## SUPPLIED TEXT
Twenty-four RPs from the k-means clustering of the Hβ line that are identified as the signature of QSEB. The black lines show RPs, and shaded colored areas represent the density distribution of Hβ spectra within a cluster; darker shades indicate higher density. Within a particular cluster, the Hβ profile that is farthest (measured in Euclidean distance) from the corresponding RPs is shown by the dotted black line. As reference, the average quiet-Sun profile (gray line) is plotted in each panel. RPs 0–8 show the typical EB-like Hβ profiles, i.e., significantly enhanced wings and an unaffected line core, while RPs 9–15 display weak enhancement in the wings. RPs 15–23 show intensity enhancement in the line core. The parameter n represents the number of pixels in a cluster as the percentage of the total of ∼3.07 × 1010 pixels.

## STORED DATA

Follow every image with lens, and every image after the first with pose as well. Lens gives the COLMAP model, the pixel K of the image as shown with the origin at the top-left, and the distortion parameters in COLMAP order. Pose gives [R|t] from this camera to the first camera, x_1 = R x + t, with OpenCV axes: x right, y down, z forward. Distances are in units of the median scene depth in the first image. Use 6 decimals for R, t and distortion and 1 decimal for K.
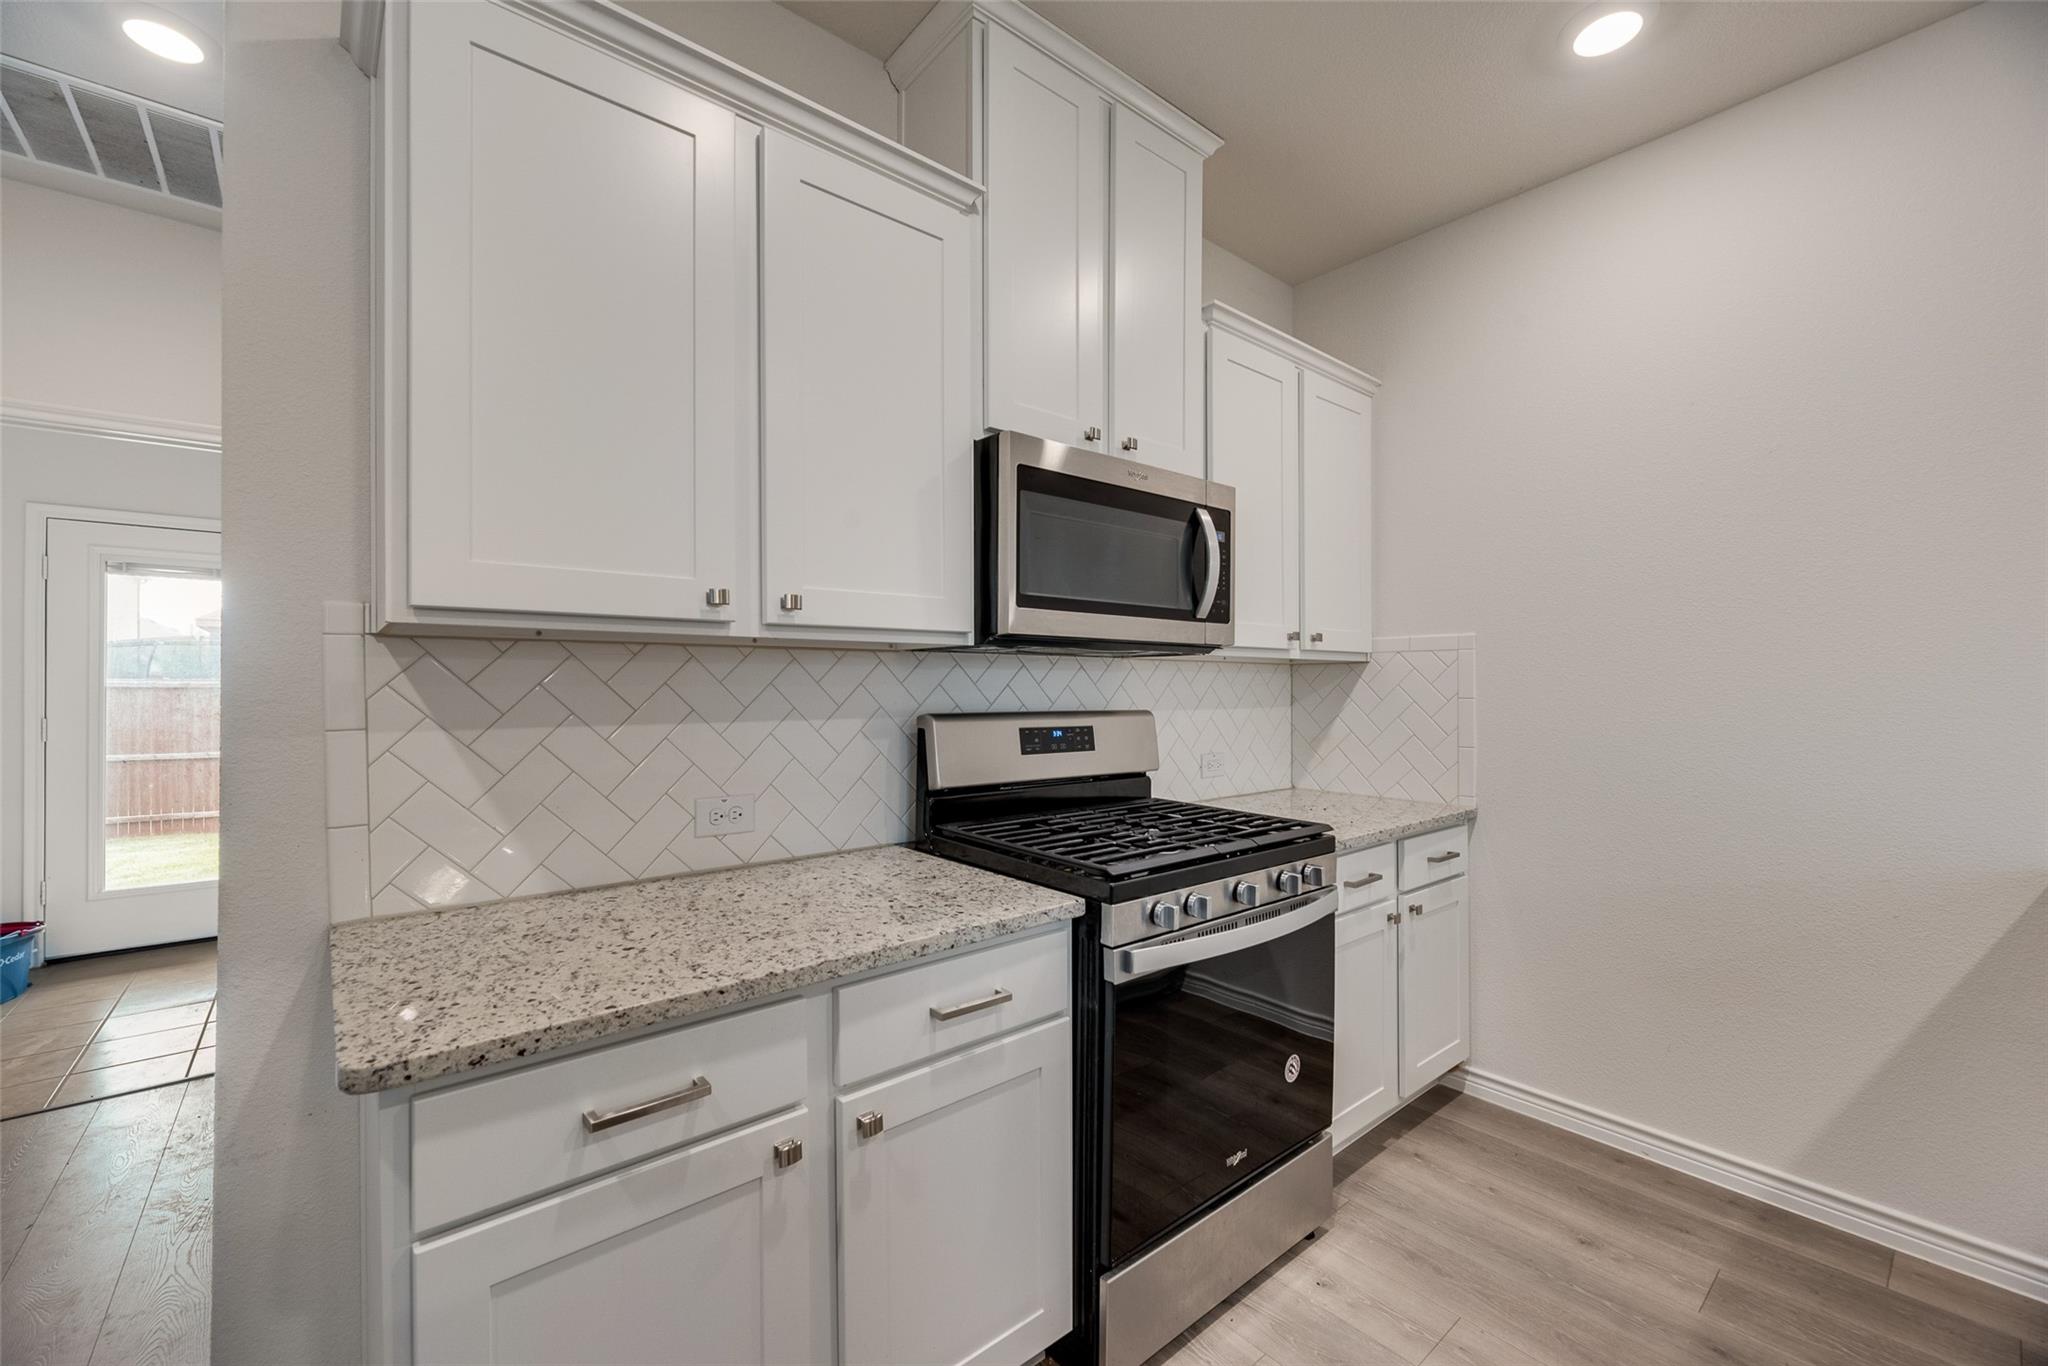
lens RADIAL K [[835.9, 0, 1024.0], [0, 835.9, 683.0], [0, 0, 1]] dist [-0.001178, -0.000052]
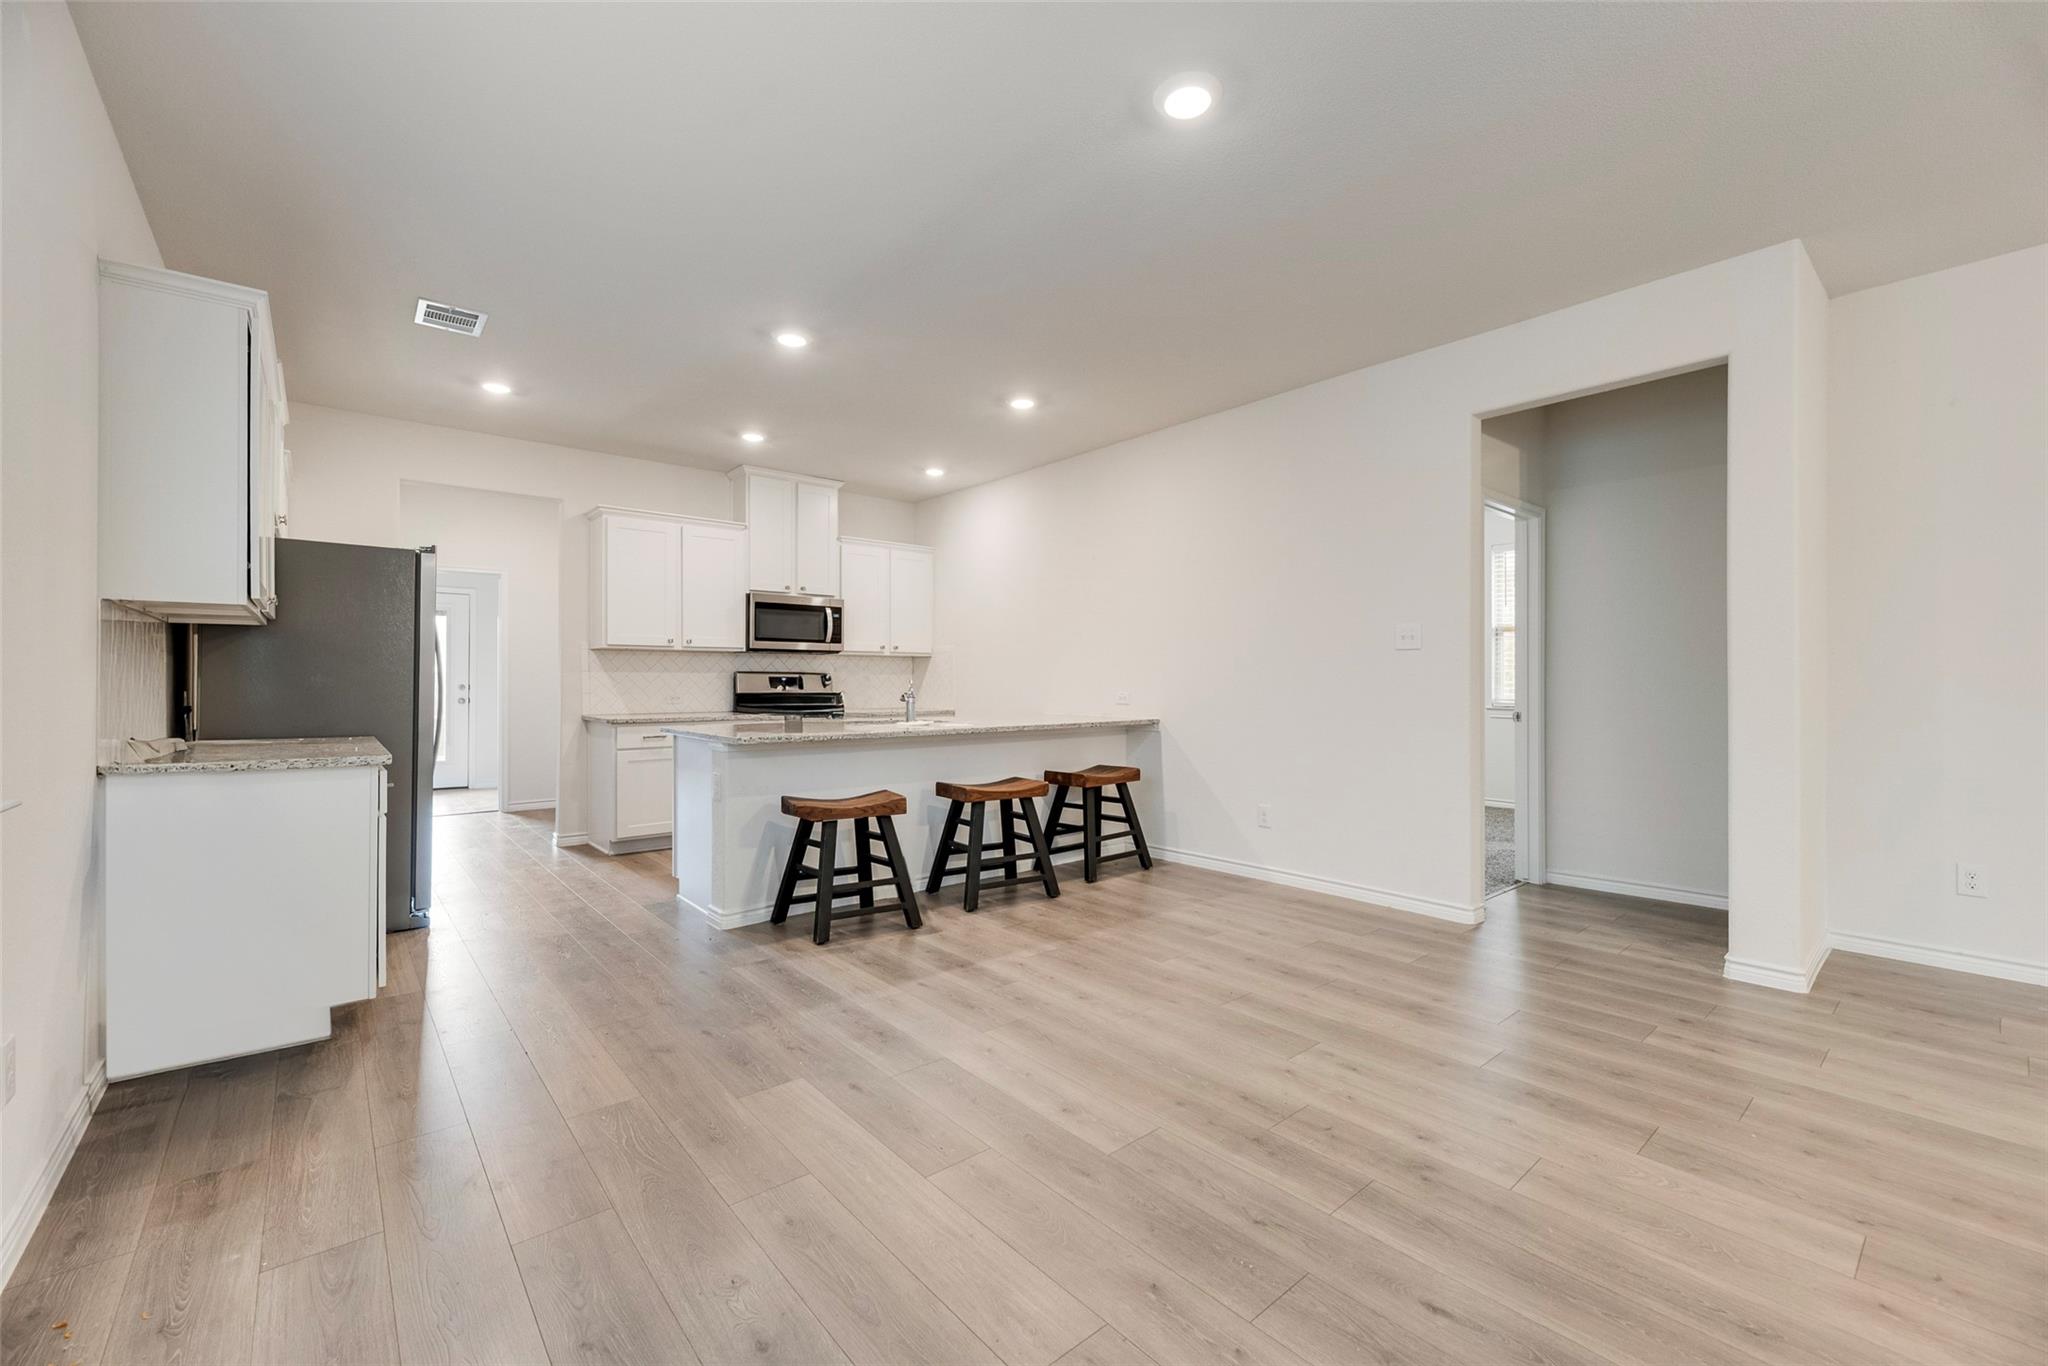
lens RADIAL K [[835.9, 0, 1024.0], [0, 835.9, 683.0], [0, 0, 1]] dist [-0.001178, -0.000052]
pose [[0.999988, -0.000709, 0.004929, 1.113973], [0.000696, 0.999996, 0.002662, 0.081943], [-0.004931, -0.002659, 0.999984, -2.577196]]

## TASK INSTRUCTIONS
(1) List each kind of line or shading that the Hβ clustering caption describes, along with what each one represents.
(2) Reproduce a passage from the Hβ clustering caption word for word, starting at the words "Twenty-four RPs from" and ending after "of ∼3.07 × 1010 pixels.".
The data play no part in what is asked here.

## SOLUTIONS IN ORDER
(1)
- Black lines: the RPs.
- Shaded colored areas: the density distribution of Hβ spectra within a cluster, with darker shades indicating higher density.
- Dotted black line: the Hβ profile within a cluster that is farthest, in Euclidean distance, from the corresponding RPs.
- Gray line: the average quiet-Sun profile, plotted as a reference in each panel.

(2)
Twenty-four RPs from the k-means clustering of the Hβ line that are identified as the signature of QSEB. The black lines show RPs, and shaded colored areas represent the density distribution of Hβ spectra within a cluster; darker shades indicate higher density. Within a particular cluster, the Hβ profile that is farthest (measured in Euclidean distance) from the corresponding RPs is shown by the dotted black line. As reference, the average quiet-Sun profile (gray line) is plotted in each panel. RPs 0–8 show the typical EB-like Hβ profiles, i.e., significantly enhanced wings and an unaffected line core, while RPs 9–15 display weak enhancement in the wings. RPs 15–23 show intensity enhancement in the line core. The parameter n represents the number of pixels in a cluster as the percentage of the total of ∼3.07 × 1010 pixels.